Reproduce every entry word for word. Drop all pictures from the copy.

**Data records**

======

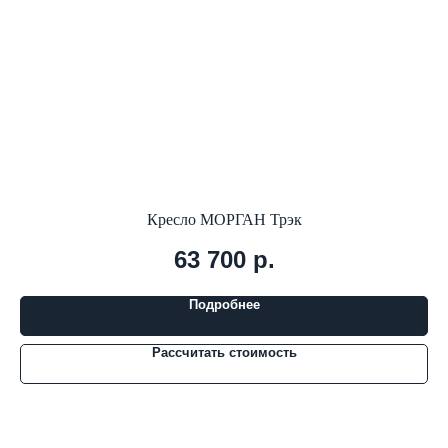
Кресло МОРГАН Трэк
63 700
р.
Подробнее
Рассчитать стоимость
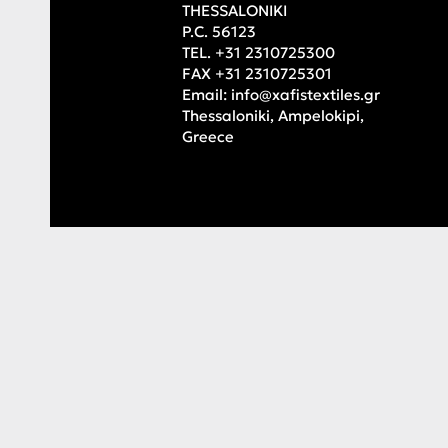
THESSALONIKI
P.C. 56123
TEL. +31 2310725300
FAX +31 2310725301
Email:
info@xafistextiles.gr
Thessaloniki, Ampelokipi,
Greece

======

**Solution to the exercise**
Кресло МОРГАН Трэк
63 700
р.
Подробнее
Рассчитать стоимость
THESSALONIKI
P.C. 56123
TEL. +31 2310725300
FAX +31 2310725301
Email:
info@xafistextiles.gr
Thessaloniki, Ampelokipi,
Greece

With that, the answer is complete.